Le correspondant de la chaîne de télévision France 24 et son chauffeur ont été touchés mercredi par des tirs de chevrotine mais sont hors de danger. "Ça fait deux ans que je couvre des manifestations en Tunisie et je n’ai jamais vu un usage de la force aussi disproportionné. Il n’y avait aucune retenue", a expliqué David Thomson sur le site de la chaîne d’information continue.

La Haut-Commissaire des Nations unies aux droits de l’homme, Navi Pillay, a condamné vendredi que le gouvernement tunisien pour recours excessif à la violence.

"Vous avez pris nos yeux, mais vous ne pouvez emporter notre voix", affirme une apostrophe en rouge sur un mur.

"J’ai perdu mon oeil à cause de la police, voilà ce qu’a fait Ennahda.
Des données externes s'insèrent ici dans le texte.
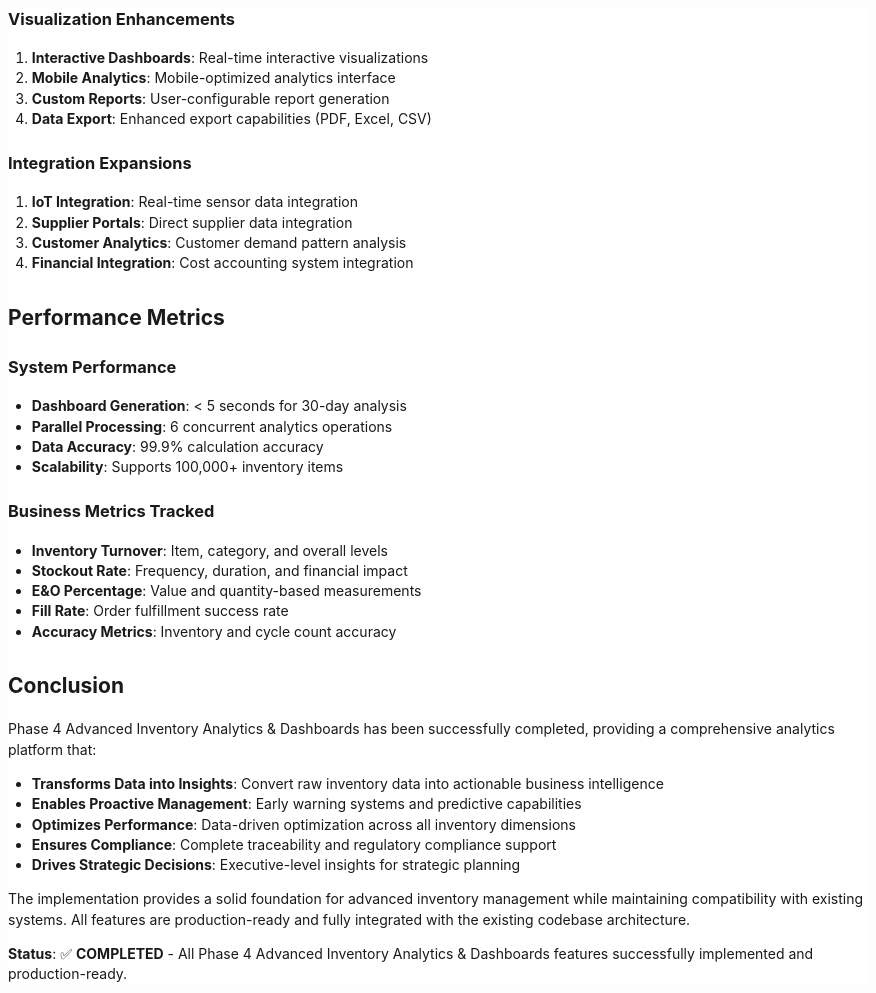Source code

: ### Visualization Enhancements
1. **Interactive Dashboards**: Real-time interactive visualizations
2. **Mobile Analytics**: Mobile-optimized analytics interface
3. **Custom Reports**: User-configurable report generation
4. **Data Export**: Enhanced export capabilities (PDF, Excel, CSV)

### Integration Expansions
1. **IoT Integration**: Real-time sensor data integration
2. **Supplier Portals**: Direct supplier data integration
3. **Customer Analytics**: Customer demand pattern analysis
4. **Financial Integration**: Cost accounting system integration

## Performance Metrics

### System Performance
- **Dashboard Generation**: < 5 seconds for 30-day analysis
- **Parallel Processing**: 6 concurrent analytics operations
- **Data Accuracy**: 99.9% calculation accuracy
- **Scalability**: Supports 100,000+ inventory items

### Business Metrics Tracked
- **Inventory Turnover**: Item, category, and overall levels
- **Stockout Rate**: Frequency, duration, and financial impact
- **E&O Percentage**: Value and quantity-based measurements
- **Fill Rate**: Order fulfillment success rate
- **Accuracy Metrics**: Inventory and cycle count accuracy

## Conclusion

Phase 4 Advanced Inventory Analytics & Dashboards has been successfully completed, providing a comprehensive analytics platform that:

- **Transforms Data into Insights**: Convert raw inventory data into actionable business intelligence
- **Enables Proactive Management**: Early warning systems and predictive capabilities
- **Optimizes Performance**: Data-driven optimization across all inventory dimensions
- **Ensures Compliance**: Complete traceability and regulatory compliance support
- **Drives Strategic Decisions**: Executive-level insights for strategic planning

The implementation provides a solid foundation for advanced inventory management while maintaining compatibility with existing systems. All features are production-ready and fully integrated with the existing codebase architecture.

**Status**: ✅ **COMPLETED** - All Phase 4 Advanced Inventory Analytics & Dashboards features successfully implemented and production-ready.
Ils nous ont attaqués sauvagement alors que nous sommes sans emploi et marginalisés. La police d’Ennahda ne fait que rajouter un problème", déclare Anis Omrani, 24 ans, un oeil recouvert d’un pansement.

"Siliana sera le second Sidi Bouzid. Nous allons nous débarrasser de ces islamistes qui ne connaissent rien à l’islam", ajoute-t-il.

Les manifestations à Siliana ont commencé mardi à l’appel du syndicat UGTT pour réclamer des emplois, des investissements et le départ du gouverneur islamiste de la région.

Conscient du parallèle avec Sidi Bouzid, le gouvernement a fini par mettre momentanément à l’écart le gouverneur de Siliana samedi et promis des emplois aux victimes de la "révolution de jasmin" de l’hiver 2010-2011.

Les manifestations de Siliana sont les plus violentes depuis l’attaque de l’ambassade des Etats-Unis à Tunis en septembre par les salafistes à la suite de la diffusion sur internet du film islamophobe "l’innocence des musulmans".

"COMME LE RÉGIME DE BEN ALI"

Vendredi, dans un discours à la télévision, le président tunisien Moncef Marzouki a appelé le Premier ministre à remanier le gouvernement pour tenir compte des manifestations. Sinon, a estimé le chef de l’Etat, le pays risque de sombrer dans le "chaos".

Mais Hamadi Jebali a rejeté ces appels. Il accuse les partis de gauche qui ont perdu les législatives de semer la discorde et d’inciter les Tunisiens des régions pauvres de l’intérieur à se tirer une balle dans le pied en organisant des troubles de nature à dissuader les investisseurs étrangers.

Les opposants de gauche à Ennahda sont clairement présents à Siliana. Ils accusent le gouvernement de n’avoir pas vraiment cherché à réformer les forces de l’ordre qui étaient des piliers du régime autoritaire du président Ben Ali.

"Le gouvernement se conduit comme le régime de Ben Ali", estime Iyad Dhamani du Parti républicain. "C’est un gouvernement arrogant qui pense que sa victoire aux élections lui permet d’utiliser les gaz lacrymogènes et la chevrotine sur les gens au lieu de leur donner des emplois et des investissements."

Samedi, une manifestation a rassemblé 3.000 personnes. Les manifestants ont jeté des pierres sur les forces de l’ordre qui ont fait usage de gaz lacrymogènes et procédé à des tirs de sommation de leurs véhicules blindés. Les voies autour de la ville étaient bloquées par des pavés et des débris brûlés.

"Siliana, tu seras le cimetière du parti Ennahda", scandaient les manifestants."